*** Opening GIVEN ENTRIES ***

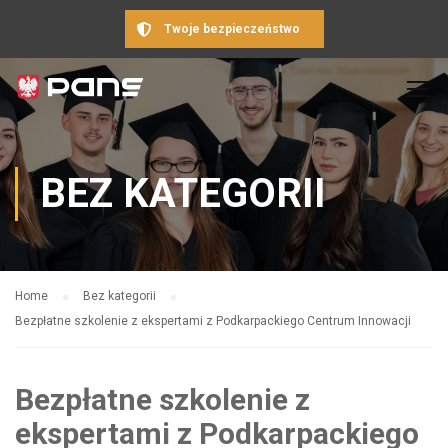
Twoje bezpieczeństwo
BEZ KATEGORII
Home
Bez kategorii
Bezpłatne szkolenie z ekspertami z Podkarpackiego Centrum Innowacji
Bezpłatne szkolenie z
ekspertami z Podkarpackiego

*** Closing GIVEN ENTRIES ***

In the records, change every "szkolenie" to "warsztaty" and write the lines out again with nothing else altered. Leave out the pictures.

**PROBLEM SOLUTION:**
Twoje bezpieczeństwo
BEZ KATEGORII
Home
Bez kategorii
Bezpłatne warsztaty z ekspertami z Podkarpackiego Centrum Innowacji
Bezpłatne warsztaty z
ekspertami z Podkarpackiego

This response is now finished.